# Hello, I'm planning on getting a mantid



## Venom (Mar 21, 2008)

Hello, I'm planning on getting a mantid next time I go to a bi-monthly expo here.

The ones available are

Blepharopsis mendica - Devil flower mantis L1 $15

Deroplatys lobata - Dead leaf mantis L2 $30

Parasphendale agrionina - Budwing mantis L4 $20

Pseudocreobotra ocellata - Flower mantis L3 $20

For a beginner, which of those do you reccomend?

I have a couple scorpions, Tarantula, Centipede, and snakes, so inverts are not "too" out there for me.

But yeah, I was getting some Chinese mantids from a buddy in California because the wather turned good50-60F, but today it snowed all of a sudden and I doubt any will survive the shipping(They're barely nymphs, no molting.)


----------



## Rick (Mar 21, 2008)

Welcome to the site. I recommend the budwing mantis. Be sure to use the search feature to answer your basic questions as they have all been asked before.


----------



## macro junkie (Mar 21, 2008)

* Exercise material:
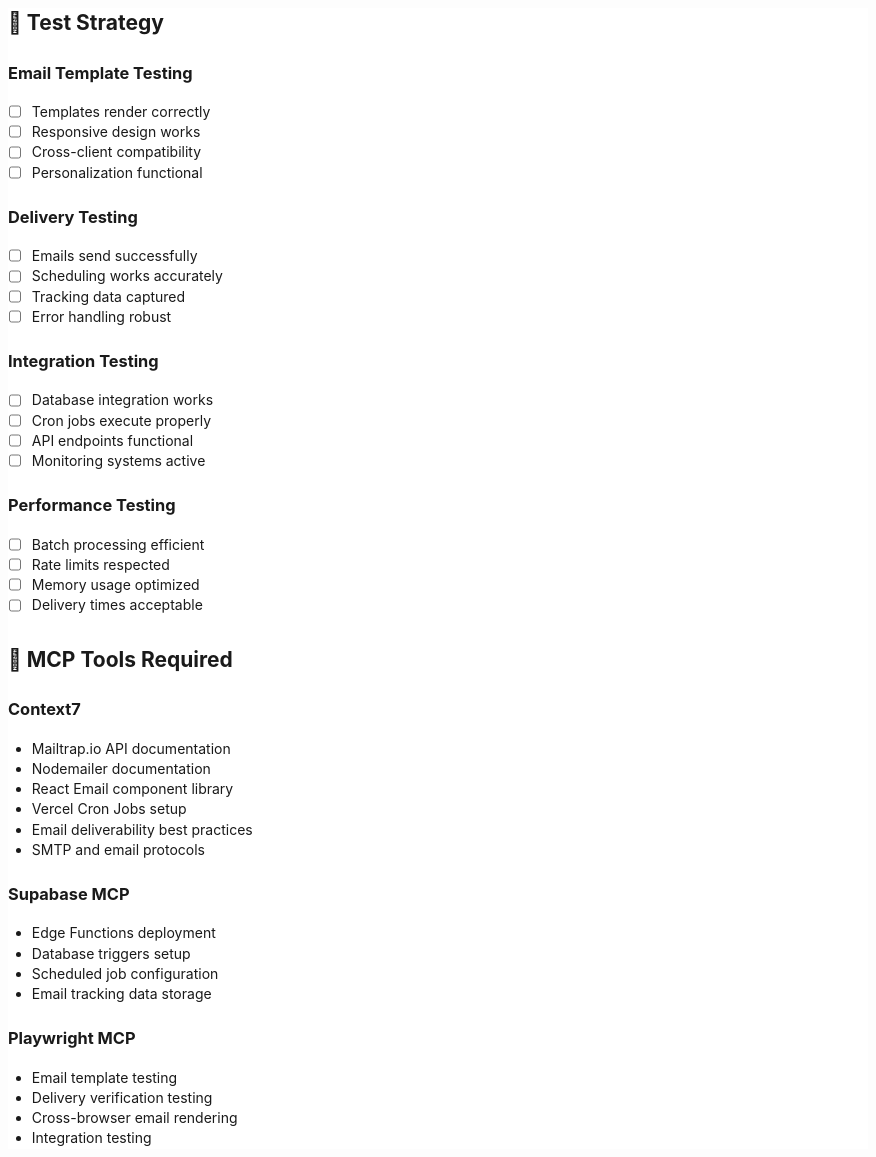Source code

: ## 🧪 Test Strategy

### Email Template Testing
- [ ] Templates render correctly
- [ ] Responsive design works
- [ ] Cross-client compatibility
- [ ] Personalization functional

### Delivery Testing
- [ ] Emails send successfully
- [ ] Scheduling works accurately
- [ ] Tracking data captured
- [ ] Error handling robust

### Integration Testing
- [ ] Database integration works
- [ ] Cron jobs execute properly
- [ ] API endpoints functional
- [ ] Monitoring systems active

### Performance Testing
- [ ] Batch processing efficient
- [ ] Rate limits respected
- [ ] Memory usage optimized
- [ ] Delivery times acceptable

## 🔧 MCP Tools Required

### Context7
- Mailtrap.io API documentation
- Nodemailer documentation
- React Email component library
- Vercel Cron Jobs setup
- Email deliverability best practices
- SMTP and email protocols

### Supabase MCP
- Edge Functions deployment
- Database triggers setup
- Scheduled job configuration
- Email tracking data storage

### Playwright MCP
- Email template testing
- Delivery verification testing
- Cross-browser email rendering
- Integration testing
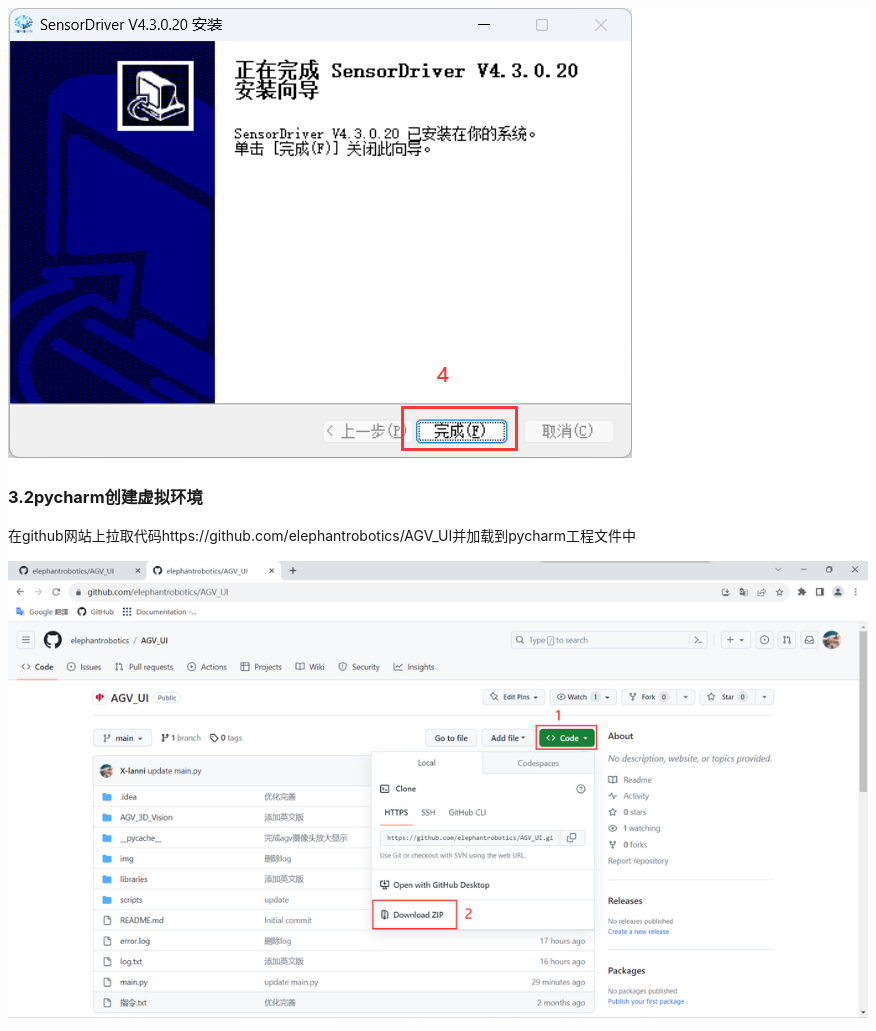 ![30](./图片/30.png)

### 3.2pycharm创建虚拟环境

在github网站上拉取代码https://github.com/elephantrobotics/AGV_UI并加载到pycharm工程文件中

![31](./图片/31.png)
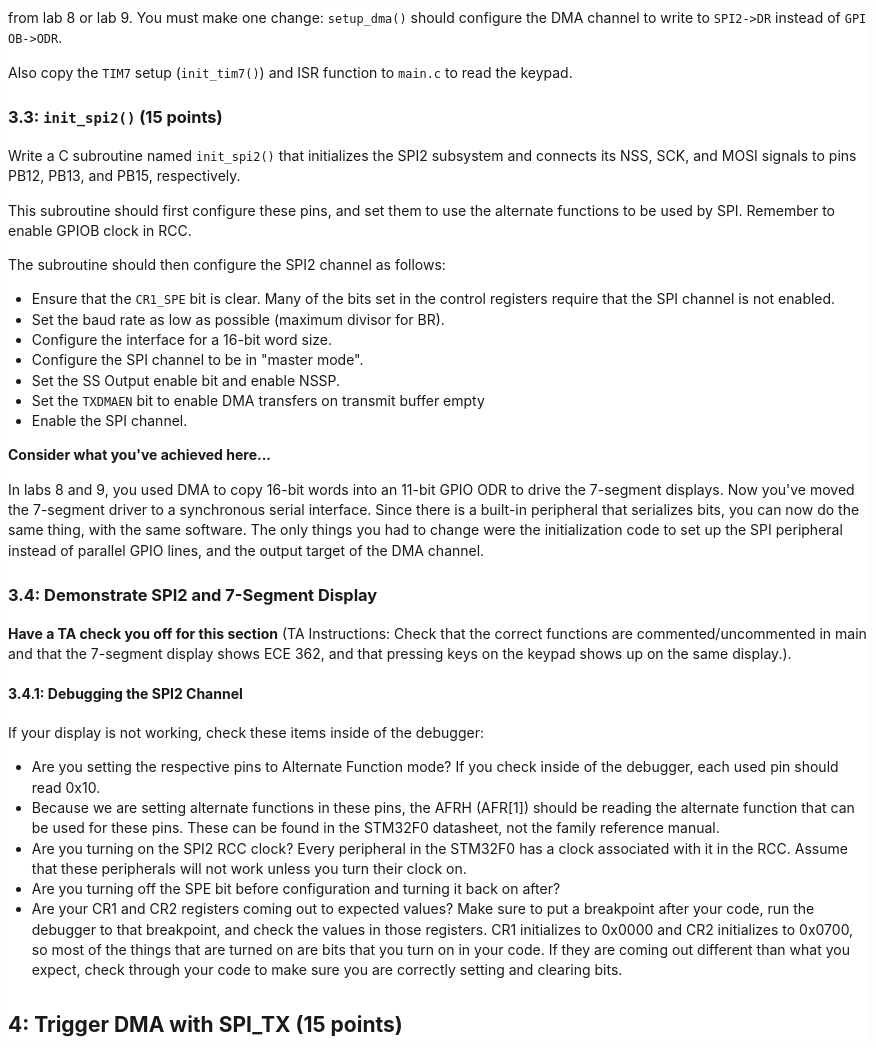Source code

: from lab 8 or lab 9. You must make one change: `setup_dma()` should configure the DMA channel to write to `SPI2->DR` instead of `GPIOB->ODR`. 

Also copy the `TIM7` setup (`init_tim7()`) and ISR function to `main.c` to read the keypad.

### 3.3: `init_spi2()` (15 points)

Write a C subroutine named `init_spi2()` that initializes the SPI2 subsystem and connects its NSS, SCK, and MOSI signals to pins PB12, PB13, and PB15, respectively. 

This subroutine should first configure these pins, and set them to use the alternate functions to be used by SPI.  Remember to enable GPIOB clock in RCC.  

The subroutine should then configure the SPI2 channel as follows:

- Ensure that the `CR1_SPE` bit is clear. Many of the bits set in the control registers require that the SPI channel is not enabled.
- Set the baud rate as low as possible (maximum divisor for BR).
- Configure the interface for a 16-bit word size.
- Configure the SPI channel to be in "master mode".
- Set the SS Output enable bit and enable NSSP.
- Set the `TXDMAEN` bit to enable DMA transfers on transmit buffer empty
- Enable the SPI channel.

**Consider what you've achieved here...**

In labs 8 and 9, you used DMA to copy 16-bit words into an 11-bit GPIO ODR to drive the 7-segment displays. Now you've moved the 7-segment driver to a synchronous serial interface. Since there is a built-in peripheral that serializes bits, you can now do the same thing, with the same software. The only things you had to change were the initialization code to set up the SPI peripheral instead of parallel GPIO lines, and the output target of the DMA channel. 

### 3.4: Demonstrate SPI2 and 7-Segment Display

**Have a TA check you off for this section** (TA Instructions: Check that the correct functions are commented/uncommented in main and that the 7-segment display shows ECE 362, and that pressing keys on the keypad shows up on the same display.). 

#### 3.4.1: Debugging the SPI2 Channel
If your display is not working, check these items inside of the debugger:
- Are you setting the respective pins to Alternate Function mode? If you check inside of the debugger, each used pin should read 0x10.
- Because we are setting alternate functions in these pins, the AFRH (AFR[1]) should be reading the alternate function that can be used for these pins. These can be found in the STM32F0 datasheet, not the family reference manual.
- Are you turning on the SPI2 RCC clock? Every peripheral in the STM32F0 has a clock associated with it in the RCC. Assume that these peripherals will not work unless you turn their clock on.
- Are you turning off the SPE bit before configuration and turning it back on after?
- Are your CR1 and CR2 registers coming out to expected values? Make sure to put a breakpoint after your code, run the debugger to that breakpoint, and check the values in those registers. CR1 initializes to 0x0000 and CR2 initializes to 0x0700, so most of the things that are turned on are bits that you turn on in your code. If they are coming out different than what you expect, check through your code to make sure you are correctly setting and clearing bits.

## 4: Trigger DMA with SPI_TX (15 points) 
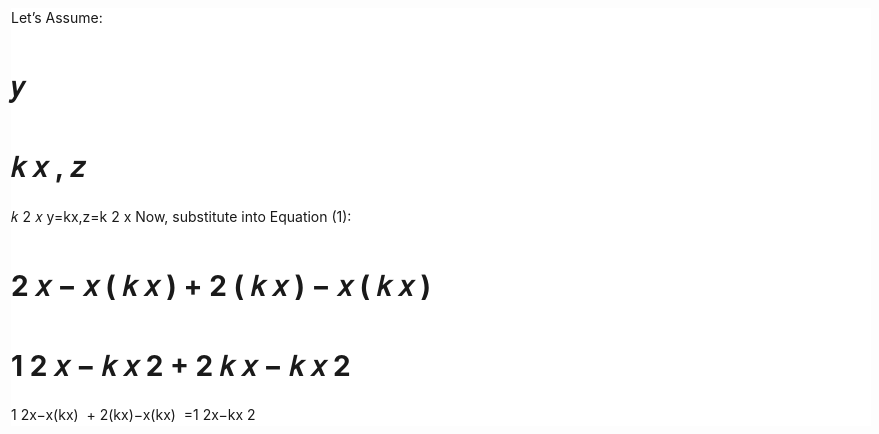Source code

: Let’s Assume:

𝑦
=
𝑘
𝑥
,
𝑧
=
𝑘
2
𝑥
y=kx,z=k 
2
 x
Now, substitute into Equation (1):

2
𝑥
−
𝑥
(
𝑘
𝑥
)
+
2
(
𝑘
𝑥
)
−
𝑥
(
𝑘
𝑥
)
=
1
2
𝑥
−
𝑘
𝑥
2
+
2
𝑘
𝑥
−
𝑘
𝑥
2
=
1
2x−x(kx)
​
 + 
2(kx)−x(kx)
​
 =1
2x−kx 
2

* What this exercise asks:
a) Return the stretch of the records from their start through the line containing "- [ ] Error handling robust", word for word, without the pictures.
b) Resume the forum thread about picking a first mantid from the point where it stops.

* Responses per task:
a)
Source code

: ## 🧪 Test Strategy

### Email Template Testing
- [ ] Templates render correctly
- [ ] Responsive design works
- [ ] Cross-client compatibility
- [ ] Personalization functional

### Delivery Testing
- [ ] Emails send successfully
- [ ] Scheduling works accurately
- [ ] Tracking data captured
- [ ] Error handling robust

b)
flowermantids are pretty easy to keep if u have room of 75 - 85f..and u have plenty of flys.


----------



## chrisboy101 (Mar 21, 2008)

welcome, most definatley budwing or flower mantid.


----------



## chrisboy101 (Mar 21, 2008)

welcome, most definatley budwing or flower mantid.


----------



## Venom (Mar 21, 2008)

chrisboy101 said:


> welcome, most definatley budwing or flower mantid.


Thanks, I usually don't ask before searching, unless it's my first time because I want to feel special. &lt;_&lt; 

I'll look up the care for them.


----------



## chrisboy101 (Mar 21, 2008)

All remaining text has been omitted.